Текст книги "Франсуа Мари Вольтер"
Автор книги: Виталий Кузнецов
Жанры:
Философия
,сообщить о нарушении
Текущая страница: 8 (всего у книги 12 страниц)
Стоит заметить, что в своих драматургических произведениях Вольтер нередко с большой силой выражал идеи воинствующего, республиканизма. От «Брута» (1730) и «Смерти Цезаря» (1735) до «Агафокла» (1778) проходит мотив прославления активной борьбы с тиранами, насильственного свержения деспотических правителей. Изображая определенную историческую реальность, Вольтер в такой косвенной форме позволяет себе, так сказать, бряцать оружием. В названных трагедиях революционный взрыв показан как неизбежное следствие нежелания государей стать «просвещенными» в вольтеровском смысле этого слова. Не менее важным является и тот факт, что своими смелыми суждениями по животрепещущим вопросам Вольтер создавал и культивировал, как это было отмечено Лансоном, «дух, называвшийся тогда патриотическим, или республиканским, и выражавшийся в живом интересе каждого гражданина, простого частного лица ко всем общественно значимым предметам и средствам общественного блага, а также в активном участии каждого гражданина, даже при абсолютной монархии, в делах государства путем неустанной критики злоупотреблений и постоянных поисков практических улучшений» (28, 184–185).

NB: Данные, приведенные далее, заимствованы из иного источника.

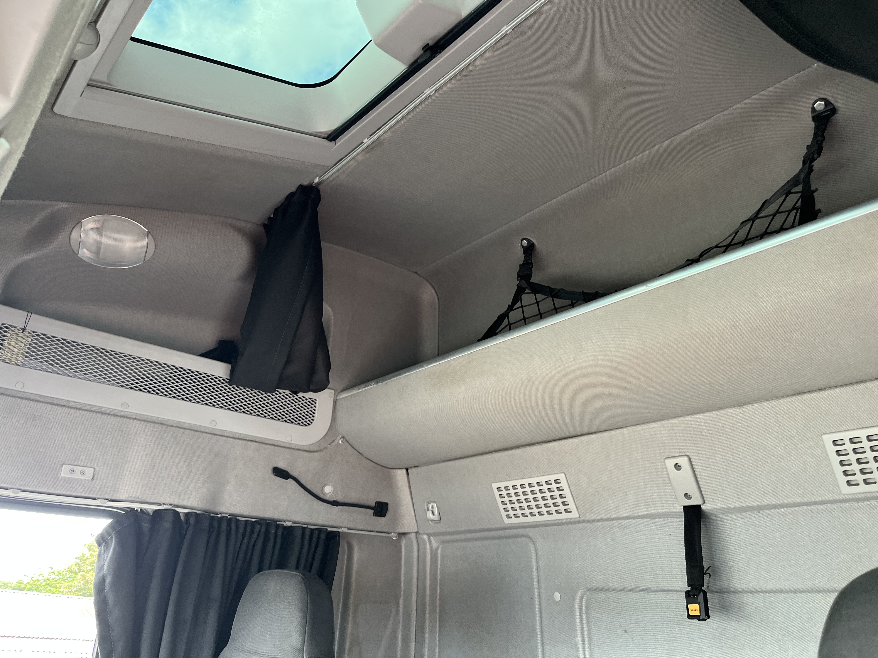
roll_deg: -4.1
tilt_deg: +25.7
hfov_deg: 67.3
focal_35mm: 26
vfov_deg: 53.1
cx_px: 439
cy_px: 329
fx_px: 659
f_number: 1.6
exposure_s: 1/102
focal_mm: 5.1
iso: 125
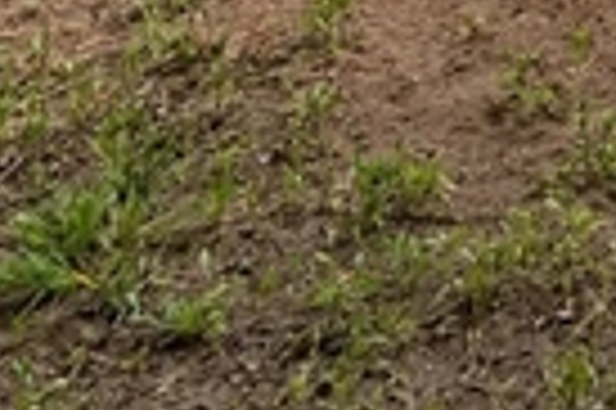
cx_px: 1470
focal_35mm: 120
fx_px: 2051
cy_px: -1057
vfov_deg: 8.3
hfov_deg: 13.0
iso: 125
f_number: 8
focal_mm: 16
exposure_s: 1/20
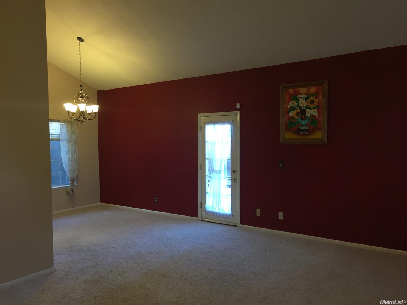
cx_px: 204
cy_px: 152
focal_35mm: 29
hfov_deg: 61.7
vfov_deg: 48.2
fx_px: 341
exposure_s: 1/30
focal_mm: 4.15
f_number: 2.2
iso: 64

Бесспорно, в вольтеровской концепции «просвещенного государя», разделявшейся подавляющим большинством французских просветителей, много наивного, и она оказалась совершенно неосуществимой. Тем не менее ее нельзя считать ни бесплодной фикцией просветительской мысли, ни чем-то совершенно чуждым процессу идеологической подготовки Великой французской революции. Совсем напротив, названная концепция сыграла колоссальную роль в разрушении основ политической идеологии феодально-абсолютистского общества. Так, просветительские иллюзии о «просвещенном государе» внесли немалую дезориентацию в сознание верхов этого общества. Целый ряд европейских монархов и большое число самых влиятельных вельмож уверовали в то, что авторитет осуществляемой ими власти действительно укрепляется благодаря «философам», которым поэтому следует оказывать покровительство и к советам которых надо не только прислушиваться, но и претворять некоторые из них в жизнь (в основном советы, касающиеся развития культуры и реформы судебно-юридической системы). Отрезвление верхов наступило лишь во время французской революции.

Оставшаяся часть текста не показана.